Who Will Sing For Me 
(Composer: Thomas J. Farris / Time 2:56)

Background
The song is credited to Thomas J Farris in 1944. However, it is possible that a version existed decades earlier. The story behind the lyrics remains unknown, however it is a song that has been recorded by many artists ranging from the Grateful Dead to Emmylou Harris.


Recording Approach
This is a very interesting song. On one hand Farris is writing about death and being alone. On the other, I believe it’s also a song of curiosity if not contentment. My goal was to use instruments which lightened the message (so mandolin backing up a guitar), and use a bit faster tempo than is normally the case.

Mansion Over the Hilltop 
(Composer: Ira Stanphill  / Time 3:28)

Background
Ira Stanphill was in the audience one night in 1949 when a motivational speaker who’d had a failing business related an experience that he’d had that helped turn things around. He was driving his car around one afternoon, despondent and considering solutions when he came upon an old dilapidated shack. It was forlorn, the roof had holes and in disrepair and a young girl sat on the porch with a beat-up doll. The girl was obviously from a poor family as her clothing was torn, and her hair disheveled. The businessman pulled up and asked her “little girl, how can you be so happy when you need new clothes and a new doll, too?” She pointed to a place behind the shack and said “my daddy’s building us a brand-new mansion over the hilltop.” Stanphill was inspired by the story, and began writing Mansion Over the Hilltop.

Recording Approach
This is a song of hope. How Stanphill wove such a positive message into a Gospel song is truly amazing. As a songwriter you are often seeking out some simile or de facto parallel universe in which to bed your message. And I believe Stanphill did so beautifully in this song. So, for this recording I wanted instrumentation that reflected a happy overall theme, and the guitar was able to deliver by taking a lot of the workload.

 

Keep on the Sunny Side 
(Composers: Ada Blenkhorn, J. Howard Entwisle / Time: 3:02)

Background
The lyrics of Keep on the Sunny Side were authored by Ada Blenkhorn in 1899. His nephew was disabled and always asked for his wheelchair to be pushed on “sunny side” of the street.

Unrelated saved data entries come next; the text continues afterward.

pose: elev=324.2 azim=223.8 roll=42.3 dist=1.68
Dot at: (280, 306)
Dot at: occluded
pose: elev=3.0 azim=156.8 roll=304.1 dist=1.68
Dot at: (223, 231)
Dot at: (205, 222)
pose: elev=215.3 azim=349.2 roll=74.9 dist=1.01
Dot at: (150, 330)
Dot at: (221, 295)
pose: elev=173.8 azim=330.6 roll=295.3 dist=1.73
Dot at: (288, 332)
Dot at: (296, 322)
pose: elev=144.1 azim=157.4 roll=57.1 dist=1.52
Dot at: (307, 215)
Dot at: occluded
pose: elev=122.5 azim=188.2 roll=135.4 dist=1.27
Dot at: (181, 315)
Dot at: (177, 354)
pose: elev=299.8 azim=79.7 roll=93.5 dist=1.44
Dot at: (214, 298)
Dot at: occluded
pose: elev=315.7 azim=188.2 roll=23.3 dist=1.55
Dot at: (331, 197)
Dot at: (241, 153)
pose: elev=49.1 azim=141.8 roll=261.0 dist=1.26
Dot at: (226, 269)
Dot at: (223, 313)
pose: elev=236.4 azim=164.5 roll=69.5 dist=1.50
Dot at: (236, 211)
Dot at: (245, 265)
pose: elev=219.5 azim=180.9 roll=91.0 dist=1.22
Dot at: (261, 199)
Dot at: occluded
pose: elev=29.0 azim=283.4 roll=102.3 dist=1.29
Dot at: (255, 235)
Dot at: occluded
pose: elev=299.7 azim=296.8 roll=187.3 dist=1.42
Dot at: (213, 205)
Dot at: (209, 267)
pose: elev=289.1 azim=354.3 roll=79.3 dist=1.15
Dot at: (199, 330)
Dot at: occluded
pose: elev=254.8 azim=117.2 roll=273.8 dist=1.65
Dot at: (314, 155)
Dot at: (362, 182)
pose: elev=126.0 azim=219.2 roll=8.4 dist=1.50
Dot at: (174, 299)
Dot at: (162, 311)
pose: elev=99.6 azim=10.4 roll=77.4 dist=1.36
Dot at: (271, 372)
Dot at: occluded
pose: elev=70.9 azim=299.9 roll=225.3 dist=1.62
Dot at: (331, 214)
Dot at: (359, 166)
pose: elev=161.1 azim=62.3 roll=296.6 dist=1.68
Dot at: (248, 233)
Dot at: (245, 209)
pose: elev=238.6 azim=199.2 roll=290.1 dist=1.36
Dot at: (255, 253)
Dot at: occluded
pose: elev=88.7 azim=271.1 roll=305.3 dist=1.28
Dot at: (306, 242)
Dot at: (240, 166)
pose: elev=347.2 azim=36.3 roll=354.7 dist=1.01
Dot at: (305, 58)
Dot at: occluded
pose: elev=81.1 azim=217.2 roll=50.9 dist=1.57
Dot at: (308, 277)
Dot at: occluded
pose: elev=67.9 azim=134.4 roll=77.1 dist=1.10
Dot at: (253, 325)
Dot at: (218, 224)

Music was then put to the words by J. Howard Entwisle. The song remained relatively obscure until a 1928 recording of it by the Carter Family gained popularity, and became their “theme song” on radio over the years. When patriarch A.P. Carter passed away, the family’s gold record of the song was embedded into his tombstone.


Recording Approach
I believe what makes this song truly great is the chorus. It is upbeat, optimistic and lively. And to make it stand out, a great harmony works well. So, my approach was to record the main vocal at a low register for me-almost too low (no kidding?). But this allowed for a strong harmony vocal. The other thing was using and applying instruments that lend to the upbeat, happy main message of this song

 

Rock of Ages 
(Composer: Augustus Toplady / Time 2:56)

Background
Rock of Ages was written in 1763 by Reverand Augustus Toplady. It is believed that Toplady drew his inspiration for Rock of Ages from an incident while traveling along a gorge. He was suddenly caught by a bad storm, and took shelter within the gorge. While waiting for the storm to subside, he huddled by a rock and scribbled down the initial lyrics.

Recording Approach
This is a beautiful hymn. But musically it has a very slow tempo, so was a challenge to arrange. The chorus/refrain is extremely powerful, and so I again used harmony in the chorus to accentuate that. Also, by incorporating the 12-string guitar for a short break I thought broke up any dark mood. Overall I didn’t want to mess it up with a lot of instrumentation since Toplady’s music itself does the main job.